(Records from a collection)
=== Section Start ===

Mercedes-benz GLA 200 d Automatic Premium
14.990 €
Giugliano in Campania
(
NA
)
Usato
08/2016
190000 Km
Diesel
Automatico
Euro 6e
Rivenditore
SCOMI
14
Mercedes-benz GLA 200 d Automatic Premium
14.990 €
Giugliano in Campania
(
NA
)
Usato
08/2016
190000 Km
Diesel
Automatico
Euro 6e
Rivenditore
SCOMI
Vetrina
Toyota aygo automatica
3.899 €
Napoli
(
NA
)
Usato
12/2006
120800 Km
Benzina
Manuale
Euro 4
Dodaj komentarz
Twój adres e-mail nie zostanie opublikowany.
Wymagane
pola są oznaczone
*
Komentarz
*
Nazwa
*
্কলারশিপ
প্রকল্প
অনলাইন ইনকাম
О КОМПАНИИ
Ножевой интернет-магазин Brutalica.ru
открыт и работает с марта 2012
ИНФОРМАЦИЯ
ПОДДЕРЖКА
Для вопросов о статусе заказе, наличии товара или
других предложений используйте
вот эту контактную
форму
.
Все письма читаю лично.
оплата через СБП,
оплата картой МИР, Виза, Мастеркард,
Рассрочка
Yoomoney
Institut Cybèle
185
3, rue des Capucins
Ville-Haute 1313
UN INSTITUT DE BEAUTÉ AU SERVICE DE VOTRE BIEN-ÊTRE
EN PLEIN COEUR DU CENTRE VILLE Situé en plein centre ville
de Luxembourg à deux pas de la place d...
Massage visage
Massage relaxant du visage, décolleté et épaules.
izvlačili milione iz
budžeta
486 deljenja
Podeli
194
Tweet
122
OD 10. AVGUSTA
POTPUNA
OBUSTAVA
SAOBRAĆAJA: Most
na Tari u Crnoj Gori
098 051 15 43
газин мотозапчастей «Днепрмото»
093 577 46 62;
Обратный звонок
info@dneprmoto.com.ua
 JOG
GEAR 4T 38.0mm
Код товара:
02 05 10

=== Section End ===

__Problem details__.
I'd like the lines above from the one with "Institut Cybèle" up to and including the one with "SAOBRAĆAJA: Most" copied exactly, with no other lines.

__Answer__.
Institut Cybèle
185
3, rue des Capucins
Ville-Haute 1313
UN INSTITUT DE BEAUTÉ AU SERVICE DE VOTRE BIEN-ÊTRE
EN PLEIN COEUR DU CENTRE VILLE Situé en plein centre ville
de Luxembourg à deux pas de la place d...
Massage visage
Massage relaxant du visage, décolleté et épaules.
izvlačili milione iz
budžeta
486 deljenja
Podeli
194
Tweet
122
OD 10. AVGUSTA
POTPUNA
OBUSTAVA
SAOBRAĆAJA: Most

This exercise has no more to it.